# Exercise data
═══
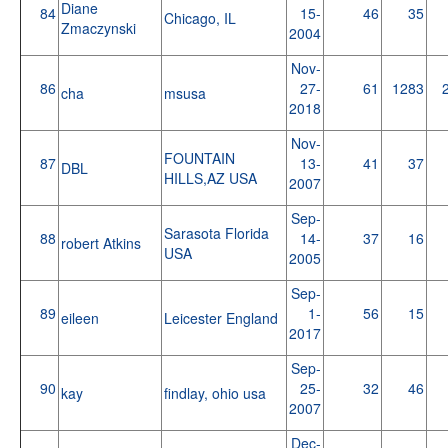
Diane
84
15-
46
35
Chicago, IL
Zmaczynski
2004
Nov-
86
27-
61
1283
cha
msusa
2018
Nov-
FOUNTAIN
87
13-
41
37
DBL
HILLS,AZ USA
2007
Sep-
Sarasota Florida
88
14-
37
16
robert Atkins
USA
2005
Sep-
89
1-
56
15
eileen
Leicester England
2017
Sep-
90
25-
32
46
kay
findlay, ohio usa
2007
Dec-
═══
# What this task involves
Transcribe every line of text in the rows above without changing a single character, and leave the pictures out of your answer.

# Exercise output
Diane
84
15-
46
35
Chicago, IL
Zmaczynski
2004
Nov-
86
27-
61
1283
cha
msusa
2018
Nov-
FOUNTAIN
87
13-
41
37
DBL
HILLS,AZ USA
2007
Sep-
Sarasota Florida
88
14-
37
16
robert Atkins
USA
2005
Sep-
89
1-
56
15
eileen
Leicester England
2017
Sep-
90
25-
32
46
kay
findlay, ohio usa
2007
Dec-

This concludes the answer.